What does your exchange box use for dns? You can not be using say google or something - they not going to allow that to work..
Ah thanks for explaining how the spamhaus works. No my exchange server uses the local DNS on my domain controller. When it can't find an answer it will forward which now goes to pfSense and out from there.
now goes to pfSense and out from there.
And pfsense is resolving - or is pfsense set to forward?
Do a simple dig or nslookup - do you get an answer from zen.spamhaus.org? if not you need to figure out where the dns is breaking down..

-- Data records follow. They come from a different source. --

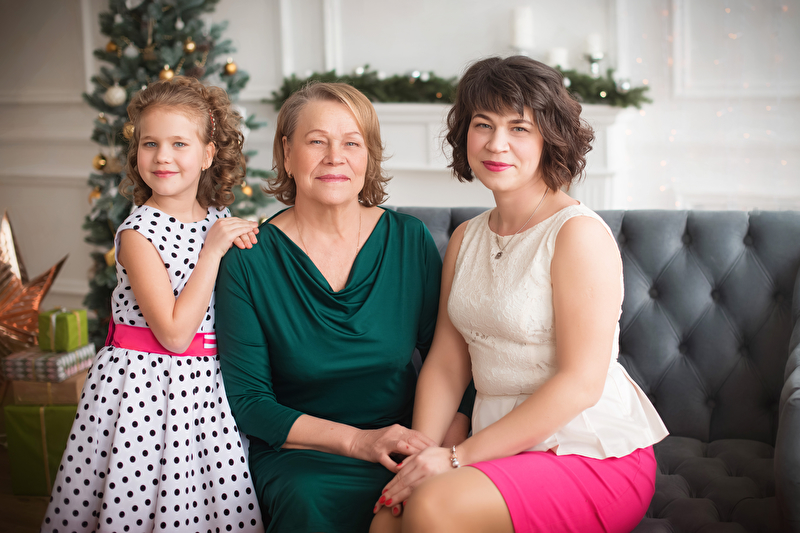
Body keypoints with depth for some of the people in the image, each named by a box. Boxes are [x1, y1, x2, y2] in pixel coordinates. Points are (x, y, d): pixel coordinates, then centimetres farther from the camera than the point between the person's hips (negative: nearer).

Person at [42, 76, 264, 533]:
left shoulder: (221, 220, 5)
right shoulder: (139, 233, -13)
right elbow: (174, 333, -20)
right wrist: (212, 250, -18)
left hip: (207, 385, 5)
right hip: (143, 386, -5)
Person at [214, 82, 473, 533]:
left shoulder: (410, 239, 2)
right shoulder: (249, 259, -4)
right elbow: (247, 401, -4)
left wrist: (450, 445, -13)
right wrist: (358, 440, -15)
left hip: (405, 452, 2)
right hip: (300, 455, -1)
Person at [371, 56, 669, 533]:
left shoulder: (580, 233, -12)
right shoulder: (465, 238, 10)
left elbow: (580, 383, -17)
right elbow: (446, 363, 9)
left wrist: (459, 457, -16)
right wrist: (419, 459, -8)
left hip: (595, 456, -5)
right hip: (506, 449, 5)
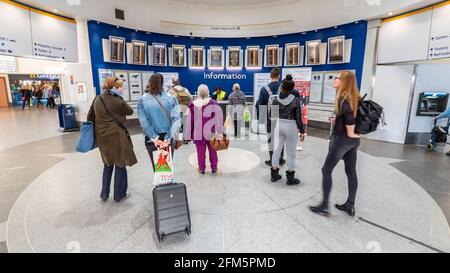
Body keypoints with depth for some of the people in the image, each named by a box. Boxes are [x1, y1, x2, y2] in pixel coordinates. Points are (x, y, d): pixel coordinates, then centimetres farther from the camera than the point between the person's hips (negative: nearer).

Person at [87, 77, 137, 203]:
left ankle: (104, 194, 28)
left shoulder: (97, 99, 5)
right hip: (116, 137, -7)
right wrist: (120, 98, -2)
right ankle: (119, 195, 20)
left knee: (108, 164, 22)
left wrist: (100, 124, 19)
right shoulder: (118, 101, -15)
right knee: (120, 165, 8)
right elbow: (130, 111, 2)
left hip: (102, 137, 7)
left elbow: (90, 117, 11)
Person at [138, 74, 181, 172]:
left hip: (152, 140, 0)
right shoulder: (170, 98, -5)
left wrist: (155, 139, -13)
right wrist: (168, 138, -15)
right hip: (168, 138, 0)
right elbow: (176, 119, -14)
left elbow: (144, 122, -12)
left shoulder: (142, 100, -4)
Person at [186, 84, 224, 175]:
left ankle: (202, 168, 22)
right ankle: (214, 167, 27)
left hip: (198, 133, 0)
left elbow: (191, 120, 0)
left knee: (200, 151, 11)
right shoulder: (213, 103, -9)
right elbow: (219, 117, -13)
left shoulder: (193, 104, -5)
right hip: (211, 132, 0)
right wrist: (220, 131, -8)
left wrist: (190, 134, 8)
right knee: (212, 151, 16)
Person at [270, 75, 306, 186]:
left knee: (277, 149, 13)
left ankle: (274, 175, 23)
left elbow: (271, 115, 2)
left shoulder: (275, 99, -2)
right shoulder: (296, 101, -11)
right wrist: (302, 131, -1)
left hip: (278, 125, 4)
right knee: (291, 153, 7)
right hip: (291, 126, -3)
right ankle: (290, 178, 17)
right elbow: (298, 118, -10)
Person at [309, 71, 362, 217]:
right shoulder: (355, 97, 9)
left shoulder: (343, 97, -15)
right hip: (355, 140, 9)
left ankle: (324, 206, 7)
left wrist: (350, 133, -20)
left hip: (342, 138, -9)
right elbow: (354, 114, 11)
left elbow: (349, 113, -31)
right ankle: (350, 206, 23)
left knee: (327, 170, 1)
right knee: (351, 171, 13)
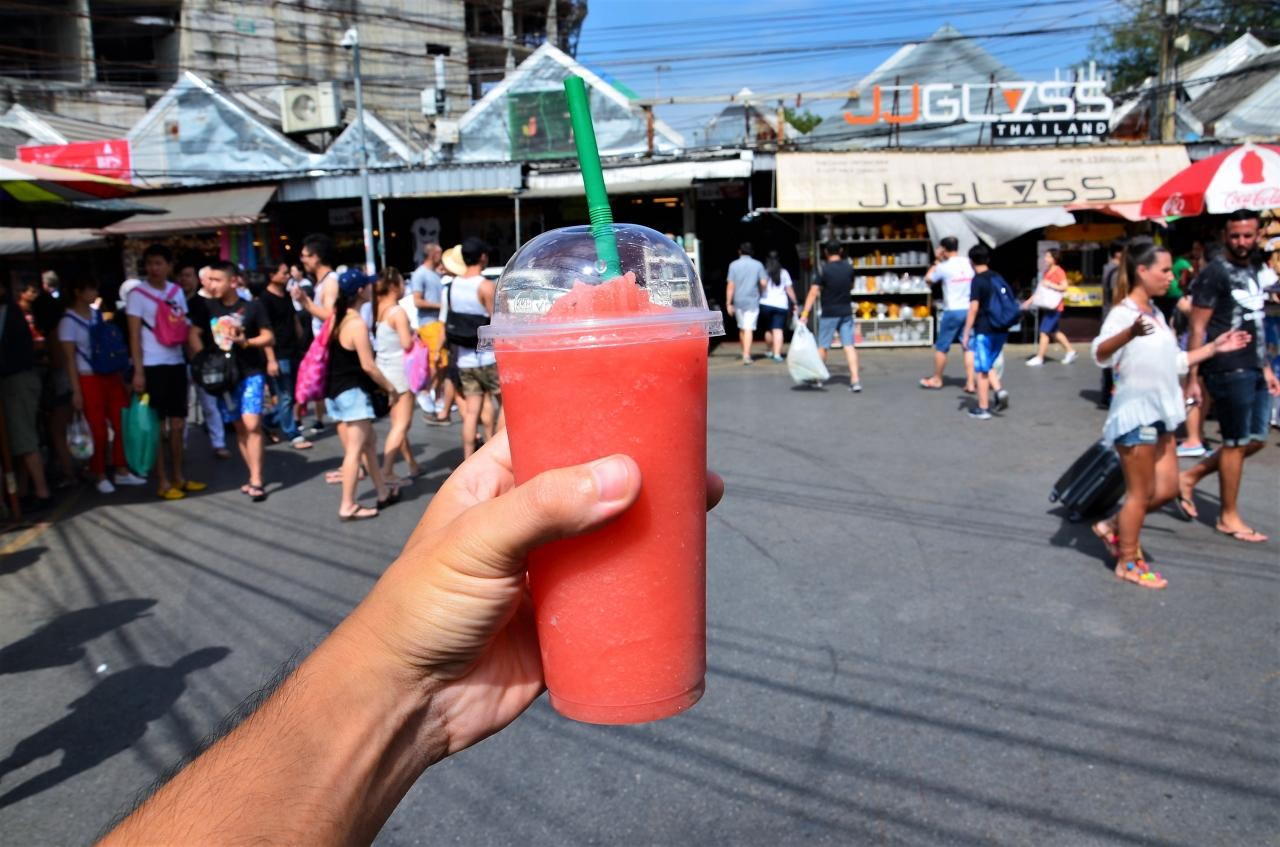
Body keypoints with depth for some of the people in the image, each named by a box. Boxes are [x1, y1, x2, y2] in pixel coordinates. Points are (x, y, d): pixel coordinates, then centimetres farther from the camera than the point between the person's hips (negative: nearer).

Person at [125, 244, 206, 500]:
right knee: (157, 425, 1)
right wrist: (138, 371, -12)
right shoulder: (138, 294, -4)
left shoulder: (177, 291, 10)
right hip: (153, 366, -5)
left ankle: (179, 477, 21)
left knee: (178, 423, 10)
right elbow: (134, 335, -6)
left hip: (176, 363, 5)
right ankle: (163, 482, 9)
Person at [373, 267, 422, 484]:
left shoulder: (379, 309, 6)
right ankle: (387, 471, -8)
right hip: (398, 369, -9)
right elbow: (406, 343, -21)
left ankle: (412, 464, 26)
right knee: (401, 424, -4)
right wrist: (414, 335, -1)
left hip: (384, 368, 9)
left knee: (399, 422, 16)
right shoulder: (398, 312, -17)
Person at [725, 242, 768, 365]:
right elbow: (764, 282, -7)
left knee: (742, 328, 16)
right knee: (749, 328, -5)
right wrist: (760, 293, 15)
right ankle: (746, 355, -15)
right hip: (752, 300, -2)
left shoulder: (734, 265, -1)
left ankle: (745, 353, 28)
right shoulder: (758, 265, 0)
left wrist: (729, 303, -1)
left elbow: (730, 285, -4)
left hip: (738, 301, 2)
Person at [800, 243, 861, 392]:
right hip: (846, 312, 3)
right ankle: (855, 380, -9)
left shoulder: (824, 270, -12)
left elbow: (813, 293, -17)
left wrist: (805, 314, -19)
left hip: (829, 314, -3)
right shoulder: (849, 268, 2)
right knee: (849, 346, -1)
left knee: (822, 346, 9)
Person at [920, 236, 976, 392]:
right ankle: (971, 383, 1)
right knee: (969, 347, 5)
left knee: (941, 347, 10)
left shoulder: (944, 266, -9)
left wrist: (937, 262, 15)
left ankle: (936, 380, 22)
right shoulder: (969, 264, 3)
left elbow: (928, 278, 8)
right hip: (969, 310, 4)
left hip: (952, 311, -4)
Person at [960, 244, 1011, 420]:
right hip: (1001, 330, 7)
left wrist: (966, 333, -13)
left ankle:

But for example if I ask google the same question I get back
$ dig @188.8.131.52 184.108.40.206.zen.spamhaus.org ; <<>> DiG 9.12.3-P1 <<>> @220.127.116.11 18.104.22.168.zen.spamhaus.org ; (1 server found) ;; global options: +cmd ;; Got answer: ;; ->>HEADER<<- opcode: QUERY, status: NXDOMAIN, id: 48738 ;; flags: qr rd ra; QUERY: 1, ANSWER: 0, AUTHORITY: 1, ADDITIONAL: 1 ;; OPT PSEUDOSECTION: ; EDNS: version: 0, flags:; udp: 512 ;; QUESTION SECTION: ;22.214.171.124.zen.spamhaus.org. IN A ;; AUTHORITY SECTION: zen.spamhaus.org. 9 IN SOA need.to.know.only. hostmaster.spamhaus.org. 1901082102 3600 600 432000 10 ;; Query time: 59 msec ;; SERVER: 126.96.36.199#53(188.8.131.52) ;; WHEN: Tue Jan 08 15:02:55 Central Standard Time 2019 ;; MSG SIZE rcvd: 124
Because they do not allow it to work that way.. You need to be asking them directly, if you need to forward vs resolving your stuff - then you could setup a conditional forwarder for spamhaus so that you ask their ns directly.
pfSense is doing the resolving. I was querying spamhaus wrong so my bad there.
However I have added Alienvault to my IP block list and have not had any spam for the last two days. Still getting stuff from my webserver provider from the control panel but working on that now.